◆ EXERCISE REQUIREMENTS:
Exactly reproduce all the records, keeping pictures out of the copy.

◆ STORED DATA:

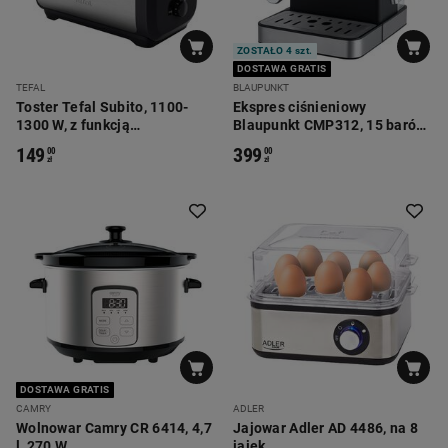
ZOSTAŁO 4 szt.
DOSTAWA GRATIS
TEFAL
BLAUPUNKT
Toster Tefal Subito, 1100-
Ekspres ciśnieniowy
1300 W, z funkcją
Blaupunkt CMP312, 15 barów,
rozmrażania, srebrny
850 W
149
399
00
00
zł
zł
DOSTAWA GRATIS
CAMRY
ADLER
Wolnowar Camry CR 6414, 4,7
Jajowar Adler AD 4486, na 8
l, 270 W
jajek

◆ WRITTEN ANSWER:
ZOSTAŁO 4 szt.
DOSTAWA GRATIS
TEFAL
BLAUPUNKT
Toster Tefal Subito, 1100-
Ekspres ciśnieniowy
1300 W, z funkcją
Blaupunkt CMP312, 15 barów,
rozmrażania, srebrny
850 W
149
399
00
00
zł
zł
DOSTAWA GRATIS
CAMRY
ADLER
Wolnowar Camry CR 6414, 4,7
Jajowar Adler AD 4486, na 8
l, 270 W
jajek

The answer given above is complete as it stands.